LANSING, Mich. – Michigan has debuted a more user friendly application for public assistance that is more comprehensive and less than half the size of the previous form.

The streamlined application for food assistance, Medicaid and other benefits now has 18 pages – down from 42 pages in the previous application that was the was the lengthiest in the United States. It has 80 percent fewer words – with 3,904 – and 80 percent fewer questions – with 213.

The Michigan Department of Health and Human Services Project Re:form resulted in the improved application, which is easier to navigate due to an updated design that includes the use of colors and improved headings and organization.

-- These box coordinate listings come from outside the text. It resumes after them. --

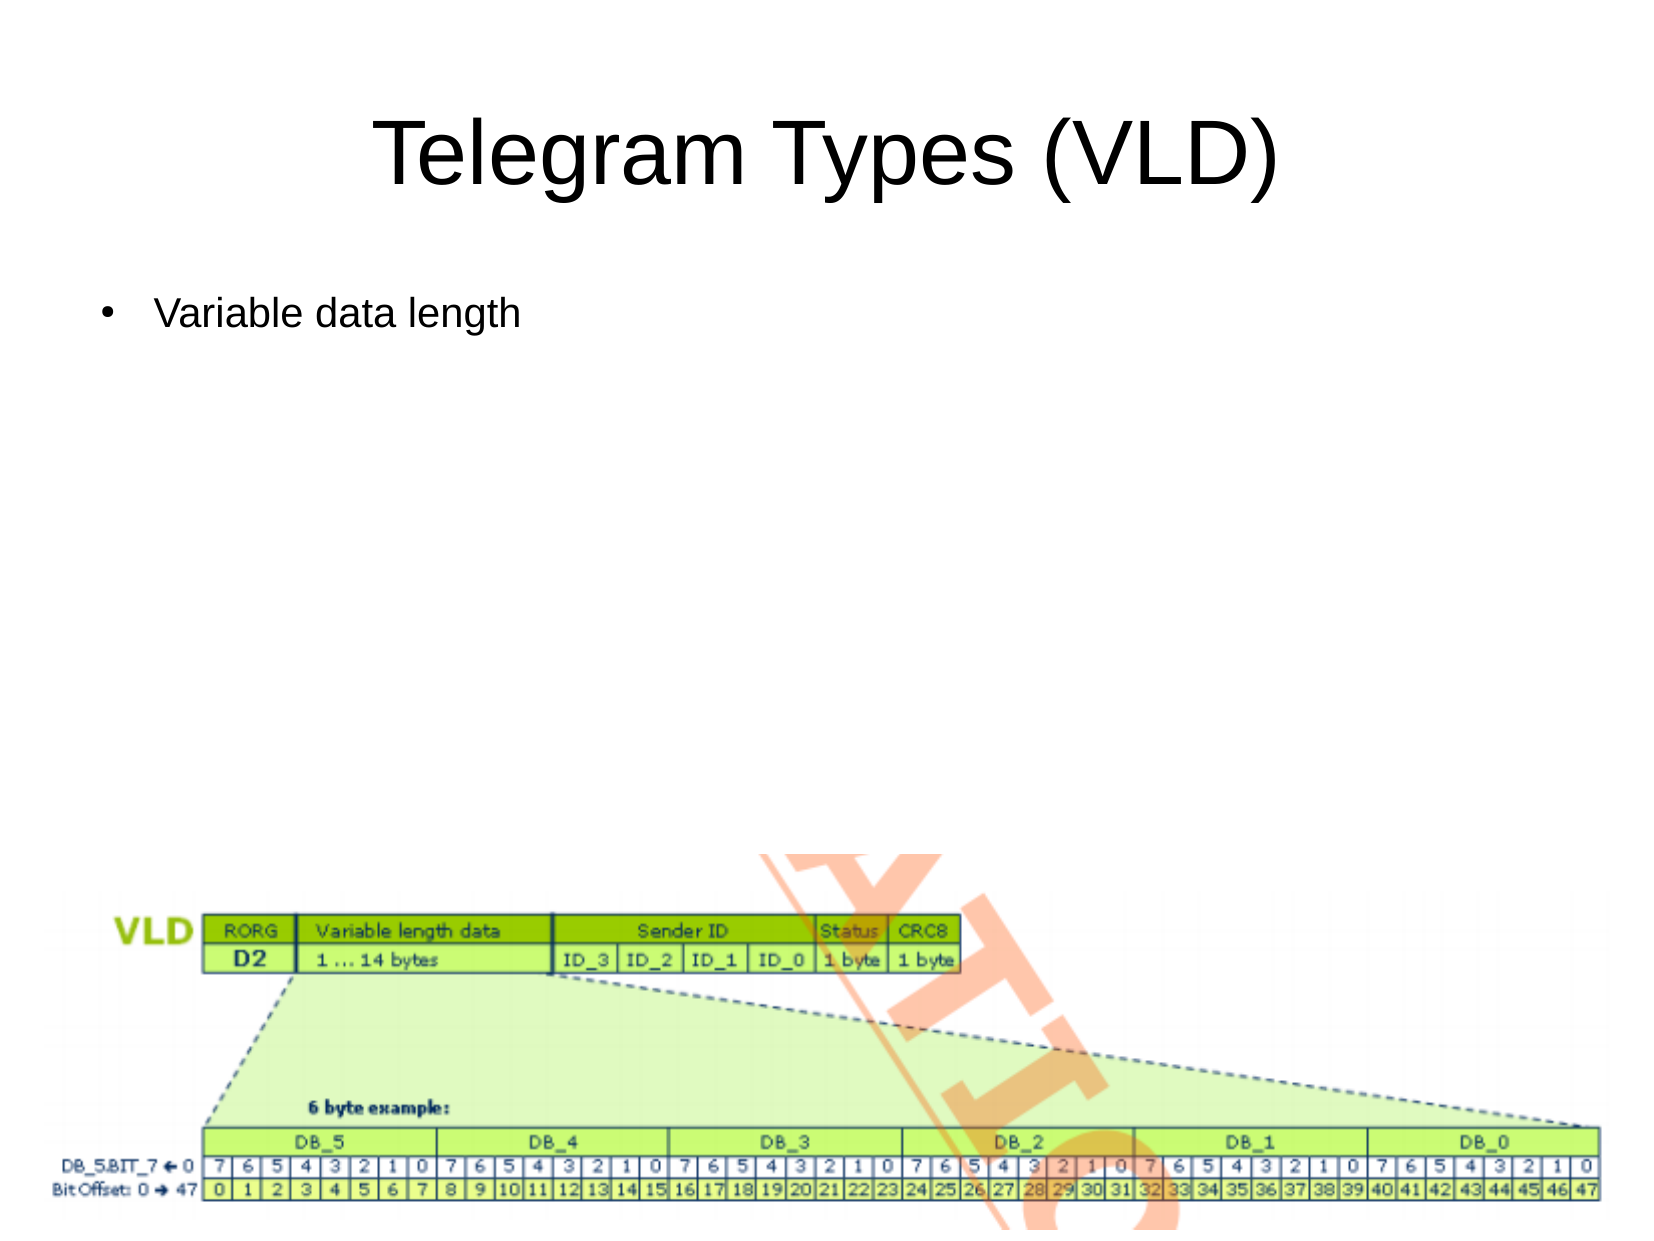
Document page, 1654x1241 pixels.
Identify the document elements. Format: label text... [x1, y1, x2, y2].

list Variable data length [82, 290, 1571, 854]
picture [15, 854, 1648, 1231]
title Telegram Types (VLD) [82, 49, 1571, 257]
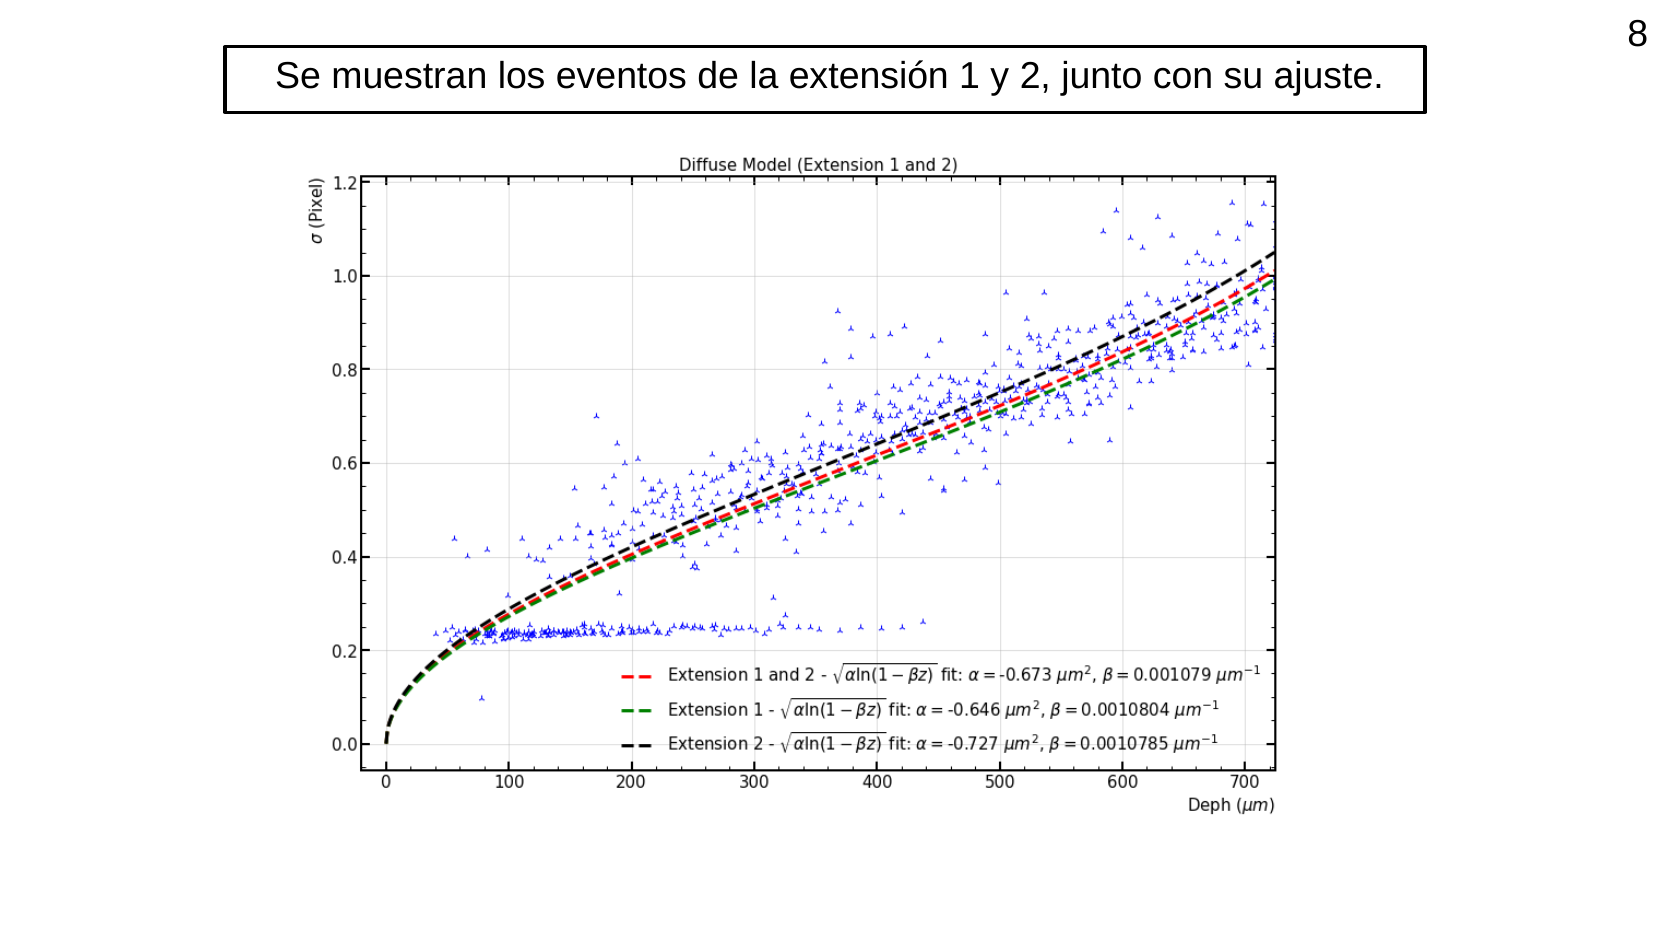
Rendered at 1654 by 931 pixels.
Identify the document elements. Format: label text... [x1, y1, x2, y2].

text_box Se muestran los eventos de la extensión 1 y 2, junto con su ajuste. [225, 46, 1426, 113]
text_box <number> [1612, 4, 1654, 76]
picture [300, 149, 1283, 824]
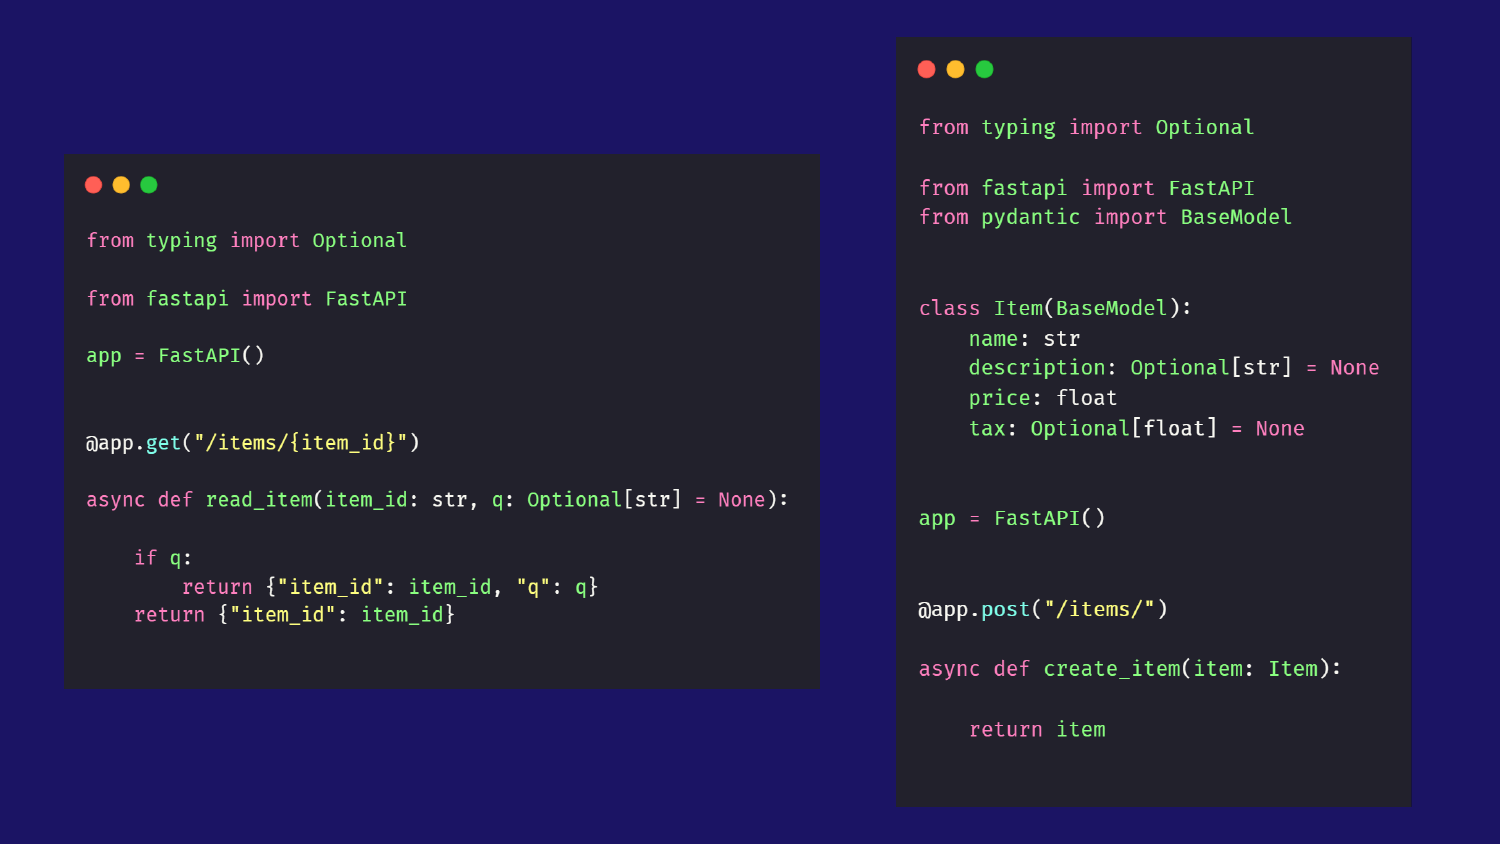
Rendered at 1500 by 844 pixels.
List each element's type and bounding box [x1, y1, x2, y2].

picture [895, 37, 1412, 807]
picture [64, 154, 820, 689]
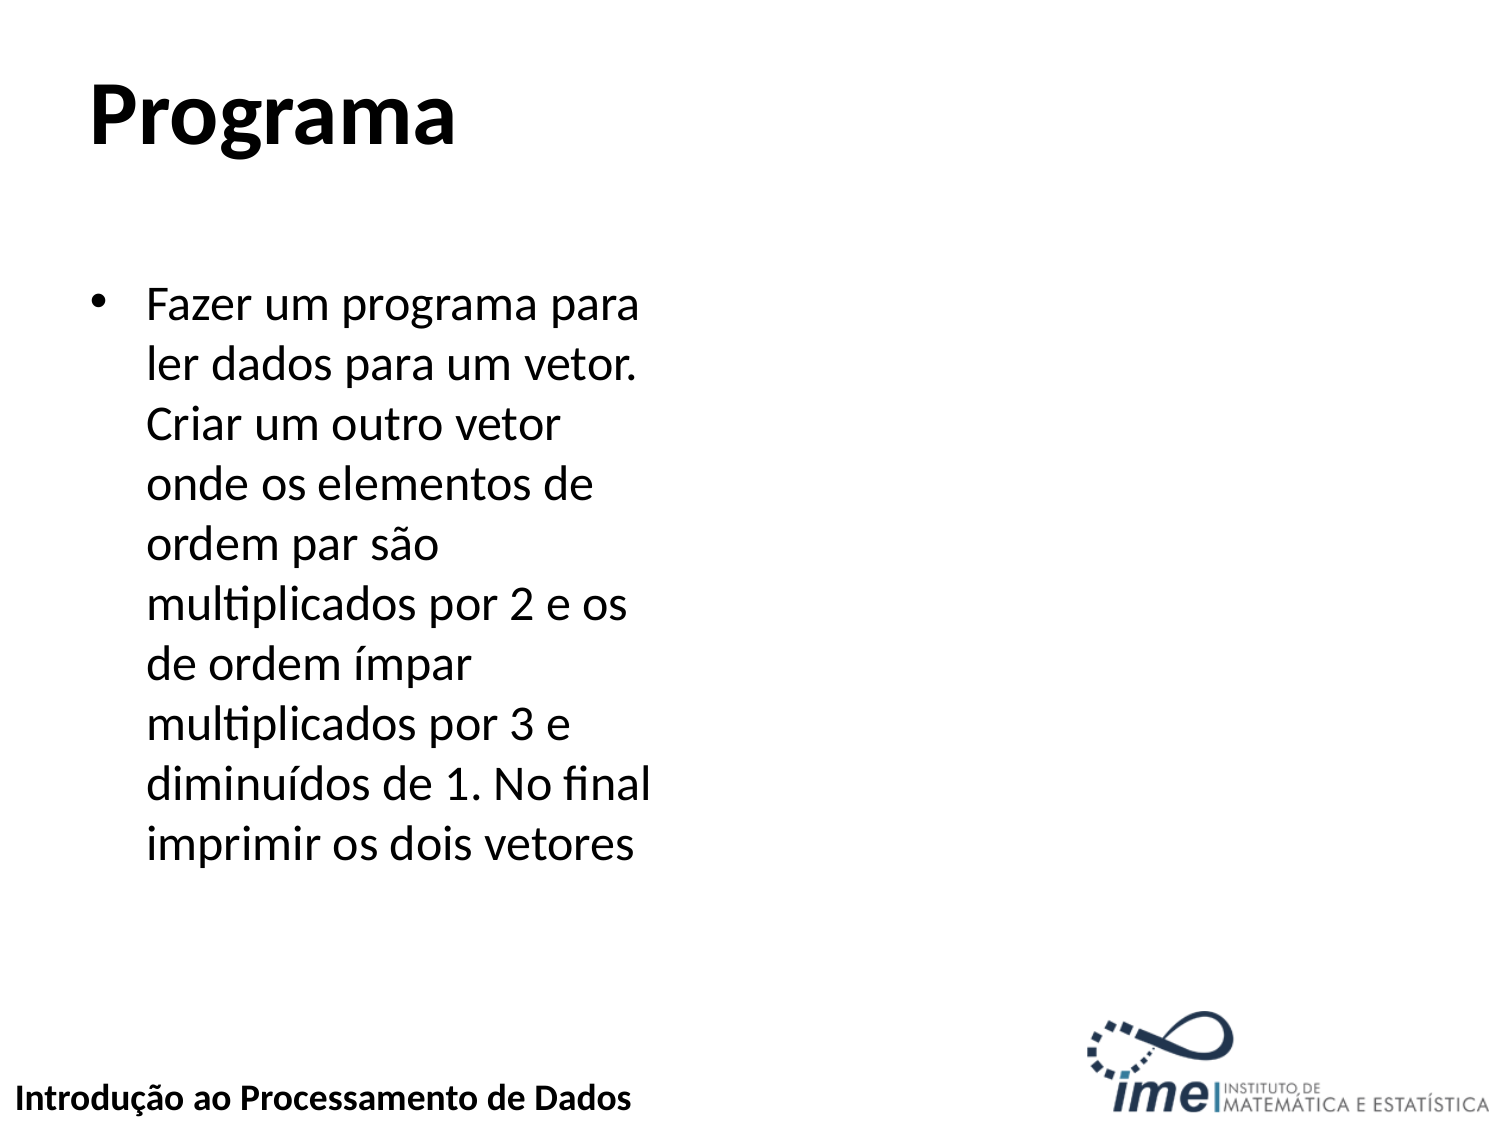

The Detroit design studio Civilla worked with MDHHS and based the improvements on input from MDHHS clients and staff who tested and led the application redesign effort.

“As our staff experience significant reductions in time spent reviewing and correcting application forms that had become too complicated, they will be able to better assist our clients in removing barriers to self-sufficiency and finding jobs to support their families,” said MDHHS Director Nick Lyon. “Clients will find it is easier to receive the help that they need.”

MDHHS piloted the new application in 2017 in its Hamtramck office in Wayne County and in its office in Eaton County. Civilla monitored the pilot and engaged nearly 400 clients and numerous staff members in conversations about how to improve the form.

As a result, clients in the pilot counties spent an average of 20 minutes completing the application, compared to 45 minutes for the previous application. Staff spent 20 minutes less time reviewing each application, seeking additional information and making corrections.

MDHHS began using the new application statewide Jan. 22. It combines into a single form application for food assistance, Medicaid, cash assistance, State Emergency Relief and child care assistance.

MDHHS has been working with Civilla on the improved application for more than two years. In addition to the design work and engaging clients who use the form, Civilla was involved in staff training, analysis of data that showed improved outcomes from use of the new form and months of meetings with MDHHS staff, stakeholders and community partners to introduce the new application and seek feedback.

The new application reflects client needs rather than program needs – a main concept behind the creation of MDHHS in 2015.

Lessons the department learned from Project Re:form will be incorporated into the online MI Bridges public assistance application process in the coming months.

The new Assistance Application form can be found on the MDHHS website. It is available to applicants for public assistance benefits at local MDHHS offices. Michigan residents also can apply for assistance online at www.michigan.gov/mibridges.